Macaya A.,Hospital Bellvitge
Cochrane database of systematic reviews (Online) | Year: 2012
Anal canal intraepithelial neoplasia (AIN) is a pre-malignant condition of the anal canal transitional epithelium that is associated with human papillomavirus (HPV) infection. The incidence and prevalence of AIN and anal cancer are increasing rapidly in HIV-positive men who have sex with men (MSM). Other groups like HIV-negative MSM, immunosuppressed patients and people affected by other HPV diseases like genital warts and cervical intraepithelial neoplasia (CIN) may also develop AIN. The condition is complicated by its multicentric and multifocal nature and high rates of relapse and morbidity.

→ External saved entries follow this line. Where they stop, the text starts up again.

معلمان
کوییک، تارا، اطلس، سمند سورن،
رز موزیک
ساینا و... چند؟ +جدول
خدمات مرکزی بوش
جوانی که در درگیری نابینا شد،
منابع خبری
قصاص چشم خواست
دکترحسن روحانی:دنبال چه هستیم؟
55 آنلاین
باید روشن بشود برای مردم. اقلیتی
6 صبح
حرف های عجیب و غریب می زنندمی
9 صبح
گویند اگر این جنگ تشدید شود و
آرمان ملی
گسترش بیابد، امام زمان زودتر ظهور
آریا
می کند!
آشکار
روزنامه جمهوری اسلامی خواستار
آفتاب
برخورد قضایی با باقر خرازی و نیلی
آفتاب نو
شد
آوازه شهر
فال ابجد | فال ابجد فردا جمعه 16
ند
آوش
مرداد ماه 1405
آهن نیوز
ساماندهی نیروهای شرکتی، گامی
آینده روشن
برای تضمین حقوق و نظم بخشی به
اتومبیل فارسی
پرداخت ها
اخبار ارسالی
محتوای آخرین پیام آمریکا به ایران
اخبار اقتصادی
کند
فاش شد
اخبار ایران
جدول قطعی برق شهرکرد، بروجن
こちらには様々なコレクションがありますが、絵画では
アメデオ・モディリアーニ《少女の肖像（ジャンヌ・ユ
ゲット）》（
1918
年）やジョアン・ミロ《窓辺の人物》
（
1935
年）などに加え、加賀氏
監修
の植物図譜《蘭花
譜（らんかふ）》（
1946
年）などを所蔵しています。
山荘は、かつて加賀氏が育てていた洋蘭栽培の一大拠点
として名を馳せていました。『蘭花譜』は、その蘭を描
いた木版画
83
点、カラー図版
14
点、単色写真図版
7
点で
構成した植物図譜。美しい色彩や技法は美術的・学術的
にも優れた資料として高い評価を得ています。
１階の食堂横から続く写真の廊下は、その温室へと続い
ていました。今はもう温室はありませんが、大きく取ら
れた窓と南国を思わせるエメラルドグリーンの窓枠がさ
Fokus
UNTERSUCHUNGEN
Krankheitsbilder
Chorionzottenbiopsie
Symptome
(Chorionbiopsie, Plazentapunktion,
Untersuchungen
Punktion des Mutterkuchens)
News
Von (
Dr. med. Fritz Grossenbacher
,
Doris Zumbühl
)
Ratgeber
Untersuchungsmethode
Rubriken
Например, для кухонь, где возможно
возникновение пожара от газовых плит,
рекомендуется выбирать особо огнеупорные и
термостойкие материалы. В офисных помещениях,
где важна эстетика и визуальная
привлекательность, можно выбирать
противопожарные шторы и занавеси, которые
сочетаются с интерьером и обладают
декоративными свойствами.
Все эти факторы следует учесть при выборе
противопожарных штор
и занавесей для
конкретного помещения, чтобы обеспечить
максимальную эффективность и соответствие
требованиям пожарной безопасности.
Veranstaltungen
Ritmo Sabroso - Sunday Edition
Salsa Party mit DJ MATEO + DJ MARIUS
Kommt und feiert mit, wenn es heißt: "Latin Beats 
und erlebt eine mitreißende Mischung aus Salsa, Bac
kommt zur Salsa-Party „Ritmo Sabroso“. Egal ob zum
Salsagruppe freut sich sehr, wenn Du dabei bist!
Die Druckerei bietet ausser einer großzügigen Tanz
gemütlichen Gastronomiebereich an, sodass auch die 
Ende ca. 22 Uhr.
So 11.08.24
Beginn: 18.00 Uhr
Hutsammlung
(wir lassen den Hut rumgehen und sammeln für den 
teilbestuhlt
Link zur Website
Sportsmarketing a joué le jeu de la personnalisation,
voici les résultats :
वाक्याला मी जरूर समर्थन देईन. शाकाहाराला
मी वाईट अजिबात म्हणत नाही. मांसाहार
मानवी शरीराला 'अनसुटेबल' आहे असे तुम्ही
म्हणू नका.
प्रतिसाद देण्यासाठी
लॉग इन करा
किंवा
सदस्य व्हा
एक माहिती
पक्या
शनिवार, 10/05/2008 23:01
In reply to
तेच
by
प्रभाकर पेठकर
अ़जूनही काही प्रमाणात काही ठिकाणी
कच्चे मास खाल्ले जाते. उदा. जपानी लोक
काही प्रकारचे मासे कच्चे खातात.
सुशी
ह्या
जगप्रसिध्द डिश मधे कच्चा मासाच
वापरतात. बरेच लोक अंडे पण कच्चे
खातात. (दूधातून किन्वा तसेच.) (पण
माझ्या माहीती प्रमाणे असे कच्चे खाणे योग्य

Targeted excisions using ablative treatments such as cautery, infrared coagulation (IRC) and cryotherapy have been used as first-line therapeutic strategies, and there are many other options. There is no consensus about the optimal management of AIN. To evaluate the effects of therapeutic interventions for anal canal intraepithelial neoplasia (AIN). We searched the Cochrane Central Register of Controlled Trials (CENTRAL) (2011, Issue 4), MEDLINE and EMBASE (to October 2011). We also searched registers of clinical trials, abstracts of scientific meetings and reference lists of included studies, and contacted experts in the field and manufacturers of any AIN and HPV-specific treatments. Randomized controlled trials (RCTs) that assessed any type of intervention for AIN. Two review authors independently abstracted data and assessed risk of bias. If it was possible, the data were synthesised in a meta-analysis. We found only one RCT, which included 53 patients, that met our inclusion criteria. This trial reported data on imiquimod versus placebo. There was no statistically significant difference in the risk of disease cure but there was a trend for imiquimod to downgrade the AIN to a low-risk stage. The lack of statistical power of the trial may be due to the small number of patients in each group. The risk of bias was estimated as moderate. The included trial failed to demonstrate any statistically significant efficacy of imiquimod in the management of anal intraepithelial neoplasia (AIN). The absence of reliable evidence for any of the interventions used in AIN precludes any definitive guidance or recommendations for clinical practice. Prospective cohort studies and retrospective studies have not been included in this review as they are considered to provide lower quality evidence. Well designed RCTs are needed.